### Imports

In [1]:
import json
import os
import re
import sys
import numpy as np
import nltk
from nltk.tokenize import word_tokenize, sent_tokenize, RegexpTokenizer
from nltk.probability import FreqDist
from nltk.corpus import stopwords

nltk.download('punkt')
nltk.download('stopwords')

[nltk_data] Downloading package punkt to
[nltk_data]     C:\Users\alexa\AppData\Roaming\nltk_data...
[nltk_data]   Package punkt is already up-to-date!
[nltk_data] Downloading package stopwords to
[nltk_data]     C:\Users\alexa\AppData\Roaming\nltk_data...
[nltk_data]   Package stopwords is already up-to-date!


True

In [2]:
def merge_json_files(input_folder, output_file):
    all_dialogues = []

    for filename in os.listdir(input_folder):
        if filename.endswith(".json"):
            file_path = os.path.join(input_folder, filename)

            with open(file_path, "r", encoding="utf-8") as file:
                dialogues = json.load(file)
                all_dialogues.extend(dialogues)

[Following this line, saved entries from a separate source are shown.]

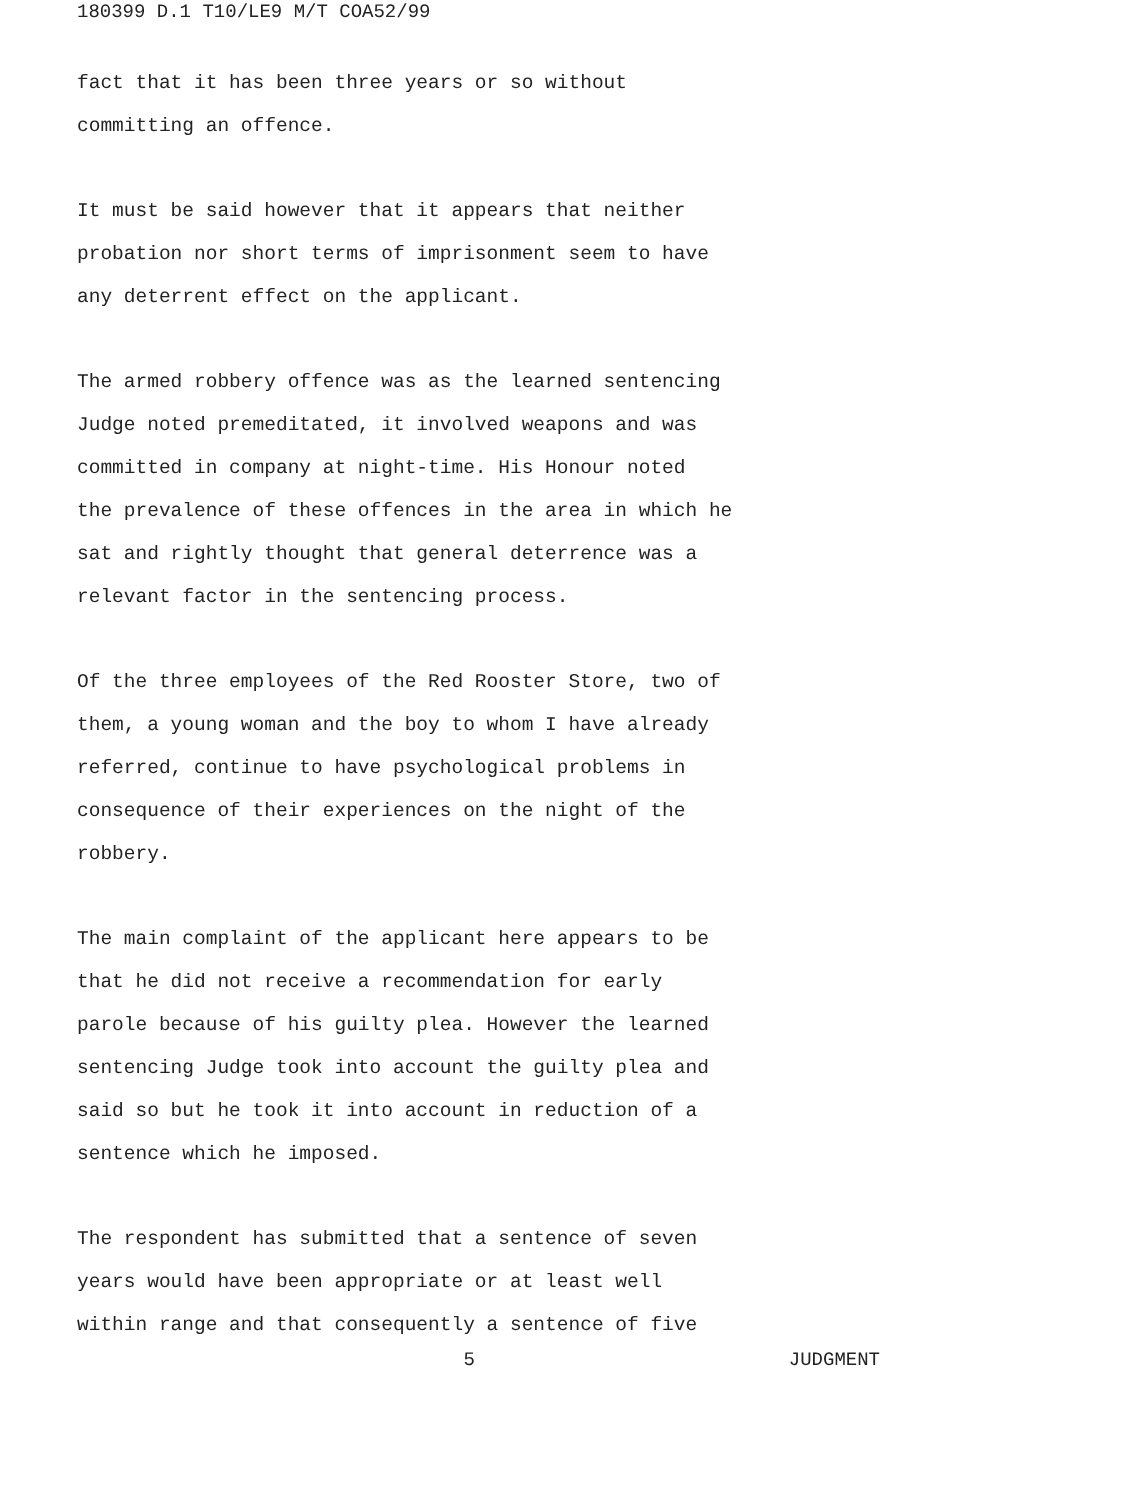180399 D.1 T10/LE9 M/T COA52/99
fact that it has been three years or so without
committing an offence.
It must be said however that it appears that neither
probation nor short terms of imprisonment seem to have
any deterrent effect on the applicant.
The armed robbery offence was as the learned sentencing
Judge noted premeditated, it involved weapons and was
committed in company at night-time. His Honour noted
the prevalence of these offences in the area in which he
sat and rightly thought that general deterrence was a
relevant factor in the sentencing process.
Of the three employees of the Red Rooster Store, two of
them, a young woman and the boy to whom I have already
referred, continue to have psychological problems in
consequence of their experiences on the night of the
robbery.
The main complaint of the applicant here appears to be
that he did not receive a recommendation for early
parole because of his guilty plea. However the learned
sentencing Judge took into account the guilty plea and
said so but he took it into account in reduction of a
sentence which he imposed.
The respondent has submitted that a sentence of seven
years would have been appropriate or at least well
within range and that consequently a sentence of five
5 JUDGMENT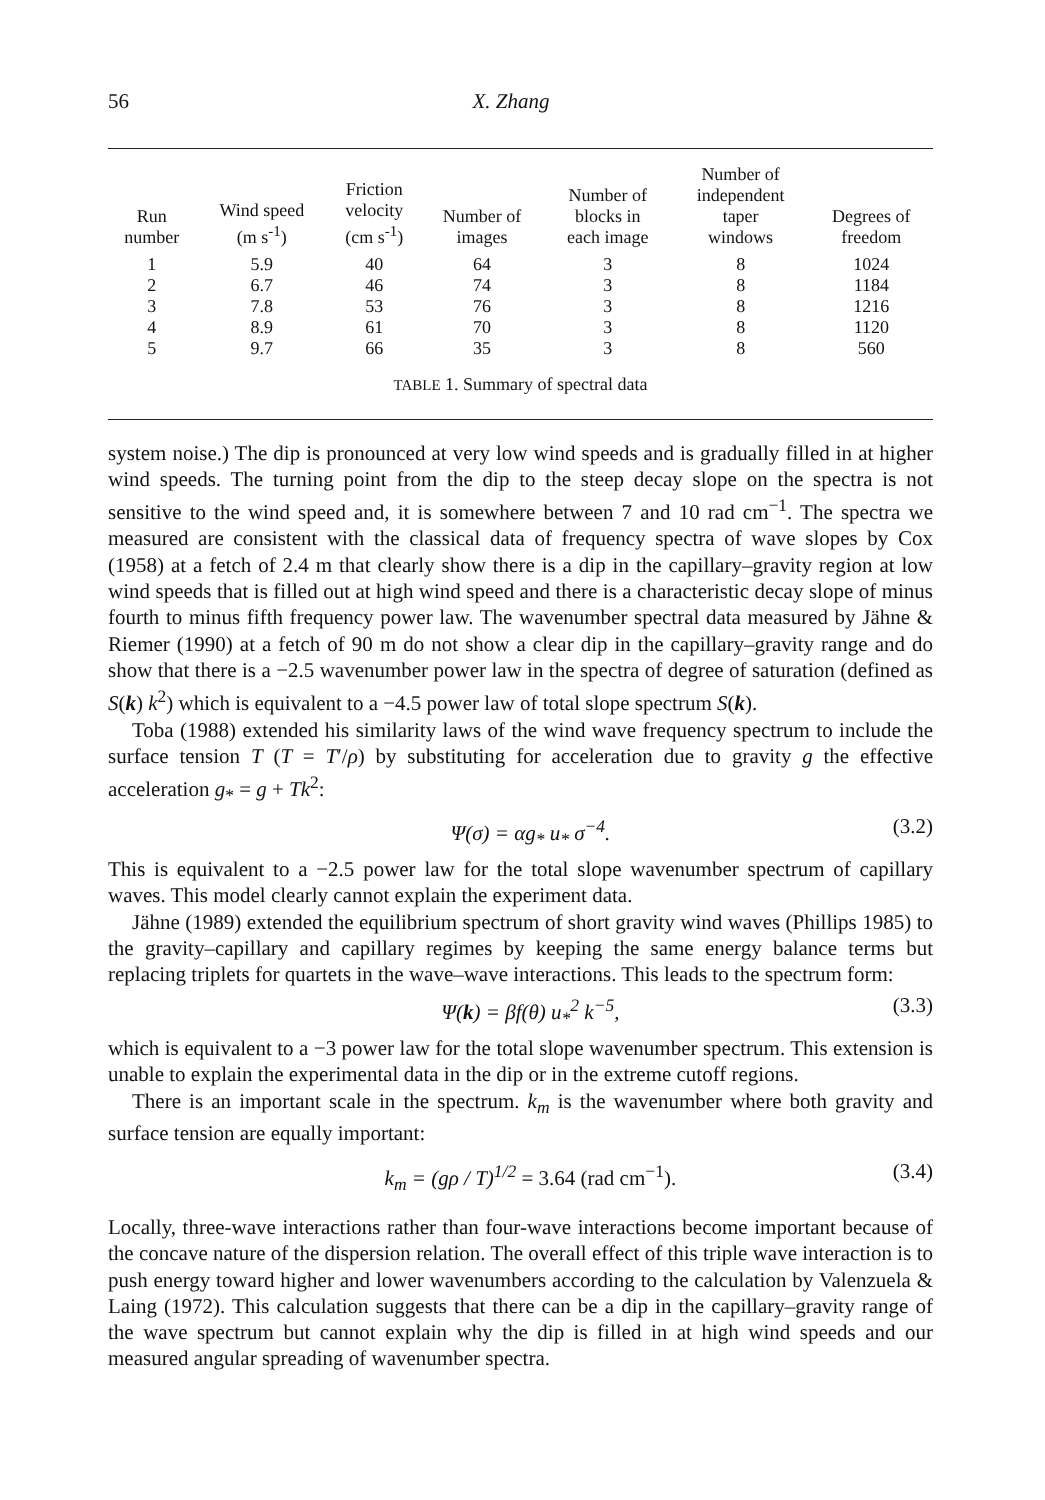56 X. Zhang
| Run number | Wind speed (m s<sup>-1</sup>) | Friction velocity (cm s<sup>-1</sup>) | Number of images | Number of blocks in each image | Number of independent taper windows | Degrees of freedom |
| --- | --- | --- | --- | --- | --- | --- |
| 1 | 5.9 | 40 | 64 | 3 | 8 | 1024 |
| 2 | 6.7 | 46 | 74 | 3 | 8 | 1184 |
| 3 | 7.8 | 53 | 76 | 3 | 8 | 1216 |
| 4 | 8.9 | 61 | 70 | 3 | 8 | 1120 |
| 5 | 9.7 | 66 | 35 | 3 | 8 | 560 |
TABLE 1. Summary of spectral data
system noise.) The dip is pronounced at very low wind speeds and is gradually filled in at higher wind speeds. The turning point from the dip to the steep decay slope on the spectra is not sensitive to the wind speed and, it is somewhere between 7 and 10 rad cm<sup>−1</sup>. The spectra we measured are consistent with the classical data of frequency spectra of wave slopes by Cox (1958) at a fetch of 2.4 m that clearly show there is a dip in the capillary–gravity region at low wind speeds that is filled out at high wind speed and there is a characteristic decay slope of minus fourth to minus fifth frequency power law. The wavenumber spectral data measured by Jähne & Riemer (1990) at a fetch of 90 m do not show a clear dip in the capillary–gravity range and do show that there is a −2.5 wavenumber power law in the spectra of degree of saturation (defined as S(k) k<sup>2</sup>) which is equivalent to a −4.5 power law of total slope spectrum S(k).
Toba (1988) extended his similarity laws of the wind wave frequency spectrum to include the surface tension T (T = T′/ρ) by substituting for acceleration due to gravity g the effective acceleration g<sub>*</sub> = g + Tk<sup>2</sup>:
Ψ(σ) = αg<sub>*</sub> u<sub>*</sub> σ<sup>−4</sup>. (3.2)
This is equivalent to a −2.5 power law for the total slope wavenumber spectrum of capillary waves. This model clearly cannot explain the experiment data.
Jähne (1989) extended the equilibrium spectrum of short gravity wind waves (Phillips 1985) to the gravity–capillary and capillary regimes by keeping the same energy balance terms but replacing triplets for quartets in the wave–wave interactions. This leads to the spectrum form:
Ψ(k) = βf(θ) u<sub>*</sub><sup>2</sup> k<sup>−5</sup>, (3.3)
which is equivalent to a −3 power law for the total slope wavenumber spectrum. This extension is unable to explain the experimental data in the dip or in the extreme cutoff regions.
There is an important scale in the spectrum. k<sub>m</sub> is the wavenumber where both gravity and surface tension are equally important:
k<sub>m</sub> = (gρ / T)<sup>1/2</sup> = 3.64 (rad cm<sup>−1</sup>). (3.4)
Locally, three-wave interactions rather than four-wave interactions become important because of the concave nature of the dispersion relation. The overall effect of this triple wave interaction is to push energy toward higher and lower wavenumbers according to the calculation by Valenzuela & Laing (1972). This calculation suggests that there can be a dip in the capillary–gravity range of the wave spectrum but cannot explain why the dip is filled in at high wind speeds and our measured angular spreading of wavenumber spectra.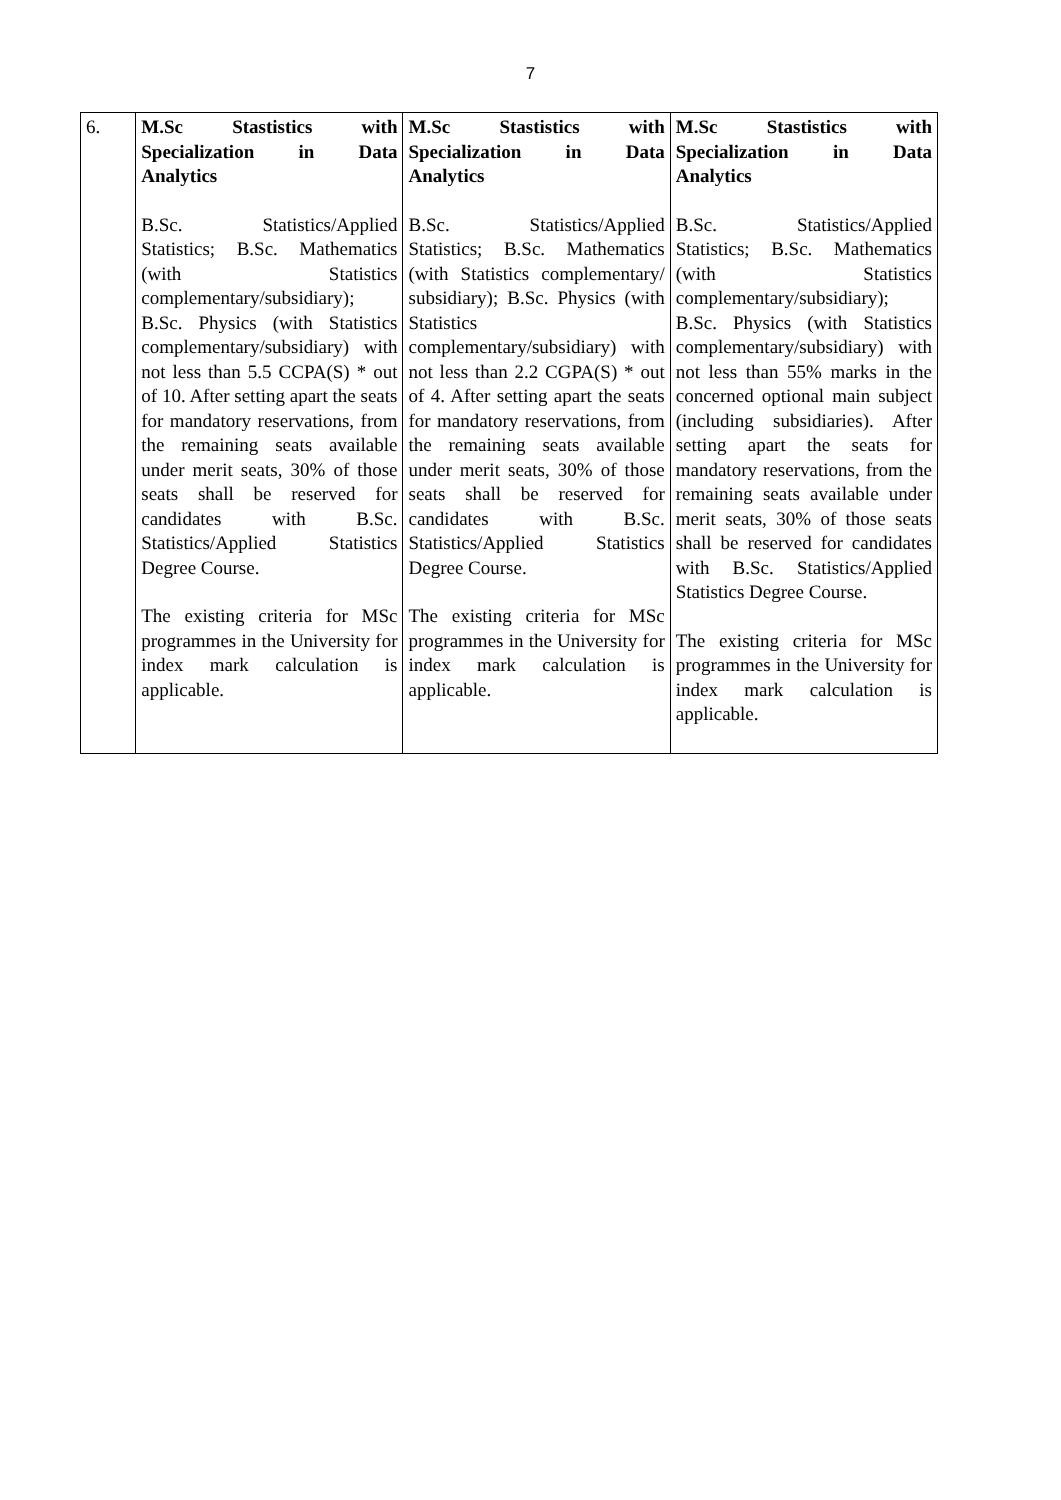7
| 6. | M.Sc Stastistics with Specialization in Data Analytics B.Sc. Statistics/Applied Statistics; B.Sc. Mathematics (with Statistics complementary/subsidiary); B.Sc. Physics (with Statistics complementary/subsidiary) with not less than 5.5 CCPA(S) * out of 10. After setting apart the seats for mandatory reservations, from the remaining seats available under merit seats, 30% of those seats shall be reserved for candidates with B.Sc. Statistics/Applied Statistics Degree Course. The existing criteria for MSc programmes in the University for index mark calculation is applicable. | M.Sc Stastistics with Specialization in Data Analytics B.Sc. Statistics/Applied Statistics; B.Sc. Mathematics (with Statistics complementary/ subsidiary); B.Sc. Physics (with Statistics complementary/subsidiary) with not less than 2.2 CGPA(S) * out of 4. After setting apart the seats for mandatory reservations, from the remaining seats available under merit seats, 30% of those seats shall be reserved for candidates with B.Sc. Statistics/Applied Statistics Degree Course. The existing criteria for MSc programmes in the University for index mark calculation is applicable. | M.Sc Stastistics with Specialization in Data Analytics B.Sc. Statistics/Applied Statistics; B.Sc. Mathematics (with Statistics complementary/subsidiary); B.Sc. Physics (with Statistics complementary/subsidiary) with not less than 55% marks in the concerned optional main subject (including subsidiaries). After setting apart the seats for mandatory reservations, from the remaining seats available under merit seats, 30% of those seats shall be reserved for candidates with B.Sc. Statistics/Applied Statistics Degree Course. The existing criteria for MSc programmes in the University for index mark calculation is applicable. |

    with open(output_file, "w", encoding="utf-8") as outfile:
        json.dump(all_dialogues, outfile, indent=2)

input_folder = "train"
output_file = "dialogues.json"
merge_json_files(input_folder, output_file)

In [3]:
def split_user_system_turns(dialogue):
    turns = dialogue.get("turns", [])

    user_turns = [turn["utterance"] for turn in turns if turn["speaker"] == "USER"]
    system_turns = [turn["utterance"] for turn in turns if turn["speaker"] == "SYSTEM"]

    return user_turns, system_turns

def print_user_system_turns(dialogue):
    dialogue_id = dialogue.get("dialogue_id", "N/A")

    if dialogue_id is None or not re.match(r'\d+_\d+', dialogue_id):
        return

    services = dialogue.get("services", [])
    print(f"\nDialogue ID: {dialogue_id}")
    print(f"Services: {', '.join(services)}")
    print("=" * 30)

    user_turns, system_turns = split_user_system_turns(dialogue)

    for user_turn, system_turn in zip(user_turns, system_turns):
        print(f"User Turn: {user_turn}")
        print(f"System Turn: {system_turn}")
        print("-" * 130)


with open("dialogues_info.txt", "w", encoding="utf-8") as output_file:
    sys.stdout = output_file

    with open("dialogues.json", "r", encoding="utf-8") as file:
        dialogues_data = json.load(file)

    for dialogue in dialogues_data:
        print_user_system_turns(dialogue)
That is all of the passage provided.